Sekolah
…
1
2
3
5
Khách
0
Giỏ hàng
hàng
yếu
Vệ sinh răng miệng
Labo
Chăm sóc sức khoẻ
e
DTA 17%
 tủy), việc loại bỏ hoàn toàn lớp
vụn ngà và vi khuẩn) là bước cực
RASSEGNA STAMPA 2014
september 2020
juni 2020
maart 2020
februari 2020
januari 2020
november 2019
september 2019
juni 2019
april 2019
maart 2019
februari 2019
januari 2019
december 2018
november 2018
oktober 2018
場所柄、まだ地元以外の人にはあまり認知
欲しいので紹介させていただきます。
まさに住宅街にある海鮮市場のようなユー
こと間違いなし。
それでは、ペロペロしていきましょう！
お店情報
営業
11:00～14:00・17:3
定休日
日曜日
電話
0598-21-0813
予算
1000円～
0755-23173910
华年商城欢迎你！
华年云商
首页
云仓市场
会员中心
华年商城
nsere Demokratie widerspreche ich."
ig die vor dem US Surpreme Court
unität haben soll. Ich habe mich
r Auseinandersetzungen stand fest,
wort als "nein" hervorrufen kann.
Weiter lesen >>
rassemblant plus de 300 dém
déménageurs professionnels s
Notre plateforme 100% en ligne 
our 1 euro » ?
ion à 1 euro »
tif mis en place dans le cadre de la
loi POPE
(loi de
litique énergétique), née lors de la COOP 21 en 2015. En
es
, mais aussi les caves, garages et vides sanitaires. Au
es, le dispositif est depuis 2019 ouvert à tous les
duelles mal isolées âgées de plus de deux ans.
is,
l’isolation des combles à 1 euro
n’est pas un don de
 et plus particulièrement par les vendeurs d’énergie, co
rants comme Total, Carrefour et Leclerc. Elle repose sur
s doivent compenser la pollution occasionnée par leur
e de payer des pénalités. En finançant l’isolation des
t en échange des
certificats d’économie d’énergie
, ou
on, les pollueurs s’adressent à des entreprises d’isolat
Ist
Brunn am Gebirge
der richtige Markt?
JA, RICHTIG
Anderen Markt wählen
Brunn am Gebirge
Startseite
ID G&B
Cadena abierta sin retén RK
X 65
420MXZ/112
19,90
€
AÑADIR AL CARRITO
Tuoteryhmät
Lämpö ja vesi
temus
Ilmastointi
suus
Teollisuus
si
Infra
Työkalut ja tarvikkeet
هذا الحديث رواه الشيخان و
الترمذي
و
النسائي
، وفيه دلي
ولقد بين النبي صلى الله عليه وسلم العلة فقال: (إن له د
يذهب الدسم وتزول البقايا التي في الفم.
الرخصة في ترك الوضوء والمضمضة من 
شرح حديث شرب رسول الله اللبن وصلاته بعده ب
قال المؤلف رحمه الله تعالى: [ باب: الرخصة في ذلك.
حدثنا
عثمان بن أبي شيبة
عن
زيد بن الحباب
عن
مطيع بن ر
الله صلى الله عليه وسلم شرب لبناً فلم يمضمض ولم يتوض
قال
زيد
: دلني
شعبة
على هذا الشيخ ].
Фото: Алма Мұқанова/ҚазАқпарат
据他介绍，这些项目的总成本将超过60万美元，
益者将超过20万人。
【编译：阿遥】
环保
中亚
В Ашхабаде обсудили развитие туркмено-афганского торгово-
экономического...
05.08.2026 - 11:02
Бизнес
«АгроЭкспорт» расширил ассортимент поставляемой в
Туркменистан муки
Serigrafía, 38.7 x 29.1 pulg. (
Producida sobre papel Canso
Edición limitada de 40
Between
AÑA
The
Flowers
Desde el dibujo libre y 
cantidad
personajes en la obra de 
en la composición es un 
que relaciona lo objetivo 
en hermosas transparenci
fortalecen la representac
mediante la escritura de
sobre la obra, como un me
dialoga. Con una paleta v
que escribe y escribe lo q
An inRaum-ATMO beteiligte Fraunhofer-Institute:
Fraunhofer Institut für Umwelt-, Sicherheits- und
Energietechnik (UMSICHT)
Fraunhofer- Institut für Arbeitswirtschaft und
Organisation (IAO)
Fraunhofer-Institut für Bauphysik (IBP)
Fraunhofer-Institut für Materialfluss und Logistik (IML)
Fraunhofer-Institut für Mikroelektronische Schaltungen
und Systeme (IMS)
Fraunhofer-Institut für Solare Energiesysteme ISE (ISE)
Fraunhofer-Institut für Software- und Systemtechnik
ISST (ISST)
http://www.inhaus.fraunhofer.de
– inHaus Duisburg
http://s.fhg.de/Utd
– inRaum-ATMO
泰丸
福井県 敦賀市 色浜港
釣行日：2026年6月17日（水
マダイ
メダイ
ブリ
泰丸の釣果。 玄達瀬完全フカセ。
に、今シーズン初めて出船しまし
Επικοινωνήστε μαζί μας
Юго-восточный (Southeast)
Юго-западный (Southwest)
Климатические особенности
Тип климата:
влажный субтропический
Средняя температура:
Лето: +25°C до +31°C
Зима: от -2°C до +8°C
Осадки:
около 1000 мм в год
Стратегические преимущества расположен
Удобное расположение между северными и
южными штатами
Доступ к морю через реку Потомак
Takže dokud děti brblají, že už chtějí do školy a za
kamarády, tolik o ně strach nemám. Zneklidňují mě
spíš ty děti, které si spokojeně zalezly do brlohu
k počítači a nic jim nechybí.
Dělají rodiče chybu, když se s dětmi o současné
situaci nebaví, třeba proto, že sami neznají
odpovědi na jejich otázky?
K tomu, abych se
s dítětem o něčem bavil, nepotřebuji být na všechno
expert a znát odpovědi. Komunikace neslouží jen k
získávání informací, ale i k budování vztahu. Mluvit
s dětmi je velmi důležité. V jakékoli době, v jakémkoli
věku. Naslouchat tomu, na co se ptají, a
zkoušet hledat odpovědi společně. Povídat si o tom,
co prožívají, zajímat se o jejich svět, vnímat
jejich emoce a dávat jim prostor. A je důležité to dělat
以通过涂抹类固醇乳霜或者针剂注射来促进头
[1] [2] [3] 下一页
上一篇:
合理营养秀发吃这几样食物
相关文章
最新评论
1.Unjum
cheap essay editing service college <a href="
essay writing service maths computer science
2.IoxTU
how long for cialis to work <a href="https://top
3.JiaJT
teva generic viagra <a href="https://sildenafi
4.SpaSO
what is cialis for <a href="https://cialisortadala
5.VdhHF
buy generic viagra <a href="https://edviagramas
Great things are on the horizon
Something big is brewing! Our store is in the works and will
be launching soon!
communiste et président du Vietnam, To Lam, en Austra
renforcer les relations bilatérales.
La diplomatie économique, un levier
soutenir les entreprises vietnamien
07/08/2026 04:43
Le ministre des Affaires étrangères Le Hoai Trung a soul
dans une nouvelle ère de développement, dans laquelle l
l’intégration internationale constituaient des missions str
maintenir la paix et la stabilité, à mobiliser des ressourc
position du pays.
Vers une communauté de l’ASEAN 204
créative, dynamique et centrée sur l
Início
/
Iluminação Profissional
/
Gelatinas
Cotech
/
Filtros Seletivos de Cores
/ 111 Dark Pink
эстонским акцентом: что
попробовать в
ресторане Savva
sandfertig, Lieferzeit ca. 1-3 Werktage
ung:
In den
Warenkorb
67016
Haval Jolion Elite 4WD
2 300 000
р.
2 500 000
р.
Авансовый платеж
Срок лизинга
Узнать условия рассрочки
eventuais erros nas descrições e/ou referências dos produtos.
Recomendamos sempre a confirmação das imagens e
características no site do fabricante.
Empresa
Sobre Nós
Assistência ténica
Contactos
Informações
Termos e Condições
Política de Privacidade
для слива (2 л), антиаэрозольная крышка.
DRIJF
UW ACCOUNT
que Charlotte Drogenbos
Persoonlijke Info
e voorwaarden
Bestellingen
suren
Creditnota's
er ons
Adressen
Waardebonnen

● ● ●

▶ **Exercise instructions**: Copy the lines of the entries above, from the first one through the line holding "ig die vor dem US Surpreme Court", with both of those lines included.

▶ **Response area**:
Sekolah
…
1
2
3
5
Khách
0
Giỏ hàng
hàng
yếu
Vệ sinh răng miệng
Labo
Chăm sóc sức khoẻ
e
DTA 17%
 tủy), việc loại bỏ hoàn toàn lớp
vụn ngà và vi khuẩn) là bước cực
RASSEGNA STAMPA 2014
september 2020
juni 2020
maart 2020
februari 2020
januari 2020
november 2019
september 2019
juni 2019
april 2019
maart 2019
februari 2019
januari 2019
december 2018
november 2018
oktober 2018
場所柄、まだ地元以外の人にはあまり認知
欲しいので紹介させていただきます。
まさに住宅街にある海鮮市場のようなユー
こと間違いなし。
それでは、ペロペロしていきましょう！
お店情報
営業
11:00～14:00・17:3
定休日
日曜日
電話
0598-21-0813
予算
1000円～
0755-23173910
华年商城欢迎你！
华年云商
首页
云仓市场
会员中心
华年商城
nsere Demokratie widerspreche ich."
ig die vor dem US Surpreme Court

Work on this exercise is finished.